> **Supplied records**

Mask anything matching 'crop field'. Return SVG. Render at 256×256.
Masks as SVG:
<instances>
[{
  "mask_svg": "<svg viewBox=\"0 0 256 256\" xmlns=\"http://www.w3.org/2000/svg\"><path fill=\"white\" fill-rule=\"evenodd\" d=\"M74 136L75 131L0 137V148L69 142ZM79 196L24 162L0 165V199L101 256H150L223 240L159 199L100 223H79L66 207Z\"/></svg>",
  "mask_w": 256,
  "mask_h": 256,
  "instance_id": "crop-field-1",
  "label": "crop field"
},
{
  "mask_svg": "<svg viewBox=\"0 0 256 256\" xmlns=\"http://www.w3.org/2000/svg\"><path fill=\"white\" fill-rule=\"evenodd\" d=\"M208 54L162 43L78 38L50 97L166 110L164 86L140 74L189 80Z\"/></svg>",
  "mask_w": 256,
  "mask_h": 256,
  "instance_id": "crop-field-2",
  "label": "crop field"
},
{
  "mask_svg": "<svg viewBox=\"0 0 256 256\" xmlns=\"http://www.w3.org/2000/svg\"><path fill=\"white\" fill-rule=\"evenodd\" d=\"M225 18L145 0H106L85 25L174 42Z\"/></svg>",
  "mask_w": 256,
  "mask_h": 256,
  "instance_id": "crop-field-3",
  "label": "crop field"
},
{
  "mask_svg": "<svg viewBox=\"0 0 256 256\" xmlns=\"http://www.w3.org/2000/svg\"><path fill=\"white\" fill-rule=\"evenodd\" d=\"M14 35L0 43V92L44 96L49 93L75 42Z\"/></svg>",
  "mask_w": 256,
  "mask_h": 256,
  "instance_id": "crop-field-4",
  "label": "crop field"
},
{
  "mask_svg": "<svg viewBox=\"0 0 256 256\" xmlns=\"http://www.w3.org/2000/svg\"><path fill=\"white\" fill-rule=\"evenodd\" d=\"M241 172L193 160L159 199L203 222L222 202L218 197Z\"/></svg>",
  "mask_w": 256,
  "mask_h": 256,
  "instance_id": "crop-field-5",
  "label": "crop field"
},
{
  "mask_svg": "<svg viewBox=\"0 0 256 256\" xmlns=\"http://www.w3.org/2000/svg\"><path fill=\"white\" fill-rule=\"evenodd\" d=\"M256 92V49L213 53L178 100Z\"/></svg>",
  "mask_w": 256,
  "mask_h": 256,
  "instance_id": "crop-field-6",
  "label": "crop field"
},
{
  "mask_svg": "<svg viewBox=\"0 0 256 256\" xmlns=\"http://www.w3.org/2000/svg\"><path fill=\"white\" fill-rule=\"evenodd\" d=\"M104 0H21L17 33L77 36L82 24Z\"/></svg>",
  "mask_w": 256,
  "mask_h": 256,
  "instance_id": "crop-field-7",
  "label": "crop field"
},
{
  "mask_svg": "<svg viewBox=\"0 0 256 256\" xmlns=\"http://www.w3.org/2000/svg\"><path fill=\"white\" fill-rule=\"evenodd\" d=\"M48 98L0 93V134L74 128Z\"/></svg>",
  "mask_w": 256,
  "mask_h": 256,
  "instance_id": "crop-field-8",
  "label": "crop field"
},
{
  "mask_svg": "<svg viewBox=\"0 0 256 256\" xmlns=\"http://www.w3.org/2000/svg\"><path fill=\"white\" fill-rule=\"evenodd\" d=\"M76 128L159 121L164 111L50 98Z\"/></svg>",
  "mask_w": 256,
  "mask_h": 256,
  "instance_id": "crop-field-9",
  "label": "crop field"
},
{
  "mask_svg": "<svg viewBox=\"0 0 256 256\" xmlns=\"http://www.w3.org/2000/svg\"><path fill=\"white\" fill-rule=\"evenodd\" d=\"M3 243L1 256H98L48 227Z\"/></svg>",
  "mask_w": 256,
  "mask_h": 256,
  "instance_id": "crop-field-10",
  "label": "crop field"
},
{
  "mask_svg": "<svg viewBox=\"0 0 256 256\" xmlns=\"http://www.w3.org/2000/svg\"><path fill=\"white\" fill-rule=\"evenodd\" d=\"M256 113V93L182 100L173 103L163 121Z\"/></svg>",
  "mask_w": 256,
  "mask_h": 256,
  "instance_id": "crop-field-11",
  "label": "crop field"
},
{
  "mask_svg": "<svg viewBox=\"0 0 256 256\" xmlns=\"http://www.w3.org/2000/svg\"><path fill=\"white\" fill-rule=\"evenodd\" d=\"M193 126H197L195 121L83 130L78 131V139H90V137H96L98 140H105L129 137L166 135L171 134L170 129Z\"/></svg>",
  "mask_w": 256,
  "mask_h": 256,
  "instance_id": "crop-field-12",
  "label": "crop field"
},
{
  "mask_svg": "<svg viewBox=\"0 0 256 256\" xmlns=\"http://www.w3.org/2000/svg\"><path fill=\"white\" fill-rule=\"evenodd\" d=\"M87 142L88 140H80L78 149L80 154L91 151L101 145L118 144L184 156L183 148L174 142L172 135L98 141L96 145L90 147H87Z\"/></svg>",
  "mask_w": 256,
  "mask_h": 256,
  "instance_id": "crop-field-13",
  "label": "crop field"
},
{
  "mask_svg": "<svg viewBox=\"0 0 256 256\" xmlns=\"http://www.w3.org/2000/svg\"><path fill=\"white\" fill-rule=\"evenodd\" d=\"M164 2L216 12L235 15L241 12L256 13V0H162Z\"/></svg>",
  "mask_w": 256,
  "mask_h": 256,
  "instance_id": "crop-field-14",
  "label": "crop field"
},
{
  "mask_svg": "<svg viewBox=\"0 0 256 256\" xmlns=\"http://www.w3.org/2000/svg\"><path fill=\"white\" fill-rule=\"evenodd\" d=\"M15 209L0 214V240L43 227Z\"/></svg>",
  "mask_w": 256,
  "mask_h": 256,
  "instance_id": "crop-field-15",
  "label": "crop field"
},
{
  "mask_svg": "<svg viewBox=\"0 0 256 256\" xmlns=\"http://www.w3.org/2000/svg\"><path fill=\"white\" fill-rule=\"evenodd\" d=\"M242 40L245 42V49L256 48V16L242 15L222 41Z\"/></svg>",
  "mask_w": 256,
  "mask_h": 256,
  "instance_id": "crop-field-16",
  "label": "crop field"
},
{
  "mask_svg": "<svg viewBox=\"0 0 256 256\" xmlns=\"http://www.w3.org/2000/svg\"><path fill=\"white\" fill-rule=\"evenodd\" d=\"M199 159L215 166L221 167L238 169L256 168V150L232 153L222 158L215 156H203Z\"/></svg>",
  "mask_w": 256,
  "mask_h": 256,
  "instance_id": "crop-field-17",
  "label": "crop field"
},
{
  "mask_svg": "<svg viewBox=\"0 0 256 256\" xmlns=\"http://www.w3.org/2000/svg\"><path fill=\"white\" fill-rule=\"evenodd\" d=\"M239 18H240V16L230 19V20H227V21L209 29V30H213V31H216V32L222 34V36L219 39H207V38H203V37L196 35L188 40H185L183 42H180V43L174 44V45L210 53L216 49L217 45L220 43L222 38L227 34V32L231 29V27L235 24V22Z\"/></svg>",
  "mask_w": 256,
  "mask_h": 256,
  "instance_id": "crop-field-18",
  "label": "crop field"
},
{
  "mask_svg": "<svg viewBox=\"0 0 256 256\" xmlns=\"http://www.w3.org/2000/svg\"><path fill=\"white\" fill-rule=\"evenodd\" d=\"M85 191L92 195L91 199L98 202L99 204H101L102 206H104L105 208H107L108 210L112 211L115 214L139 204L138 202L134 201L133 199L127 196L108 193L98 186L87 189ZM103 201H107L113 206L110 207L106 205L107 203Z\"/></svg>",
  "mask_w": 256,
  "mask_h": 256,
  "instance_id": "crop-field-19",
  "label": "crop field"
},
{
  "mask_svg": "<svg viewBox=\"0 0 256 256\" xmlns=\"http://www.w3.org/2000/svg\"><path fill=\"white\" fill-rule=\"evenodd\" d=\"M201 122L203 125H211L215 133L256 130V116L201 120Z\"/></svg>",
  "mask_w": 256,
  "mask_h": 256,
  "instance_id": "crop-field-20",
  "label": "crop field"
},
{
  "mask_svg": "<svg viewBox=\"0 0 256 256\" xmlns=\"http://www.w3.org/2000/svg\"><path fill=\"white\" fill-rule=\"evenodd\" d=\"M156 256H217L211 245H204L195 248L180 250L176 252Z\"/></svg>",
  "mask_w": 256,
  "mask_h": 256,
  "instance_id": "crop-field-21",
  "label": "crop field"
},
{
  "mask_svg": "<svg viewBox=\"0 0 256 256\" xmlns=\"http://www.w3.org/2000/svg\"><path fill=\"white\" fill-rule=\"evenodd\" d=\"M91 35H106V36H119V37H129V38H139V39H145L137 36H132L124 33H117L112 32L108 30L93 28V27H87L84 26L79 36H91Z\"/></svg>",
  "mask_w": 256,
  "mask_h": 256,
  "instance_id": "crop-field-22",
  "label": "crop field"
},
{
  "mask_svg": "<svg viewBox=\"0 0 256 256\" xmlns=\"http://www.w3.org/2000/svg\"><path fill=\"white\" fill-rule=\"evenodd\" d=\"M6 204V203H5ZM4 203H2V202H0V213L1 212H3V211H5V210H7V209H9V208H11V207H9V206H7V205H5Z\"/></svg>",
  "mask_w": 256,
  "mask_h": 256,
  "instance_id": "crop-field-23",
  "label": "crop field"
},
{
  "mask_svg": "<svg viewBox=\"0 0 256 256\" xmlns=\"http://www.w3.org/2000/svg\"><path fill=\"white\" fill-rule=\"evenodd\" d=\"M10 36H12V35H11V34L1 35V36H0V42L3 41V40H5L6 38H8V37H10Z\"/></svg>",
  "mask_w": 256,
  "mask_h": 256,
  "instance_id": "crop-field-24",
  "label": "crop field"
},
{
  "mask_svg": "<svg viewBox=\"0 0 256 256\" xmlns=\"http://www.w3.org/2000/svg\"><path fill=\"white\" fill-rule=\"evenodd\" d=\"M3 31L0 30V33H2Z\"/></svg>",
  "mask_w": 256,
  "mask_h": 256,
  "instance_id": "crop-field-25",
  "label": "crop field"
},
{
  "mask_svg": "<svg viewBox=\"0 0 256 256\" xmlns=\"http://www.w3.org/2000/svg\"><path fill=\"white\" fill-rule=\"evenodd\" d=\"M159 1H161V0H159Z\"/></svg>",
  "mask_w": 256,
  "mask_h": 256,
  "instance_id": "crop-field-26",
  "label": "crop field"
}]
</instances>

> **Given instruction**
Copy verbatim the stretch of the data from its start through the line containing "18L145 0H106L85 25L174", including both ends.

> **Answer in full**
Mask anything matching 'crop field'. Return SVG. Render at 256×256.
Masks as SVG:
<instances>
[{
  "mask_svg": "<svg viewBox=\"0 0 256 256\" xmlns=\"http://www.w3.org/2000/svg\"><path fill=\"white\" fill-rule=\"evenodd\" d=\"M74 136L75 131L0 137V148L69 142ZM79 196L24 162L0 165V199L101 256H150L223 240L159 199L100 223H79L66 207Z\"/></svg>",
  "mask_w": 256,
  "mask_h": 256,
  "instance_id": "crop-field-1",
  "label": "crop field"
},
{
  "mask_svg": "<svg viewBox=\"0 0 256 256\" xmlns=\"http://www.w3.org/2000/svg\"><path fill=\"white\" fill-rule=\"evenodd\" d=\"M208 54L162 43L78 38L50 97L166 110L164 86L140 74L189 80Z\"/></svg>",
  "mask_w": 256,
  "mask_h": 256,
  "instance_id": "crop-field-2",
  "label": "crop field"
},
{
  "mask_svg": "<svg viewBox=\"0 0 256 256\" xmlns=\"http://www.w3.org/2000/svg\"><path fill=\"white\" fill-rule=\"evenodd\" d=\"M225 18L145 0H106L85 25L174 42Z\"/></svg>",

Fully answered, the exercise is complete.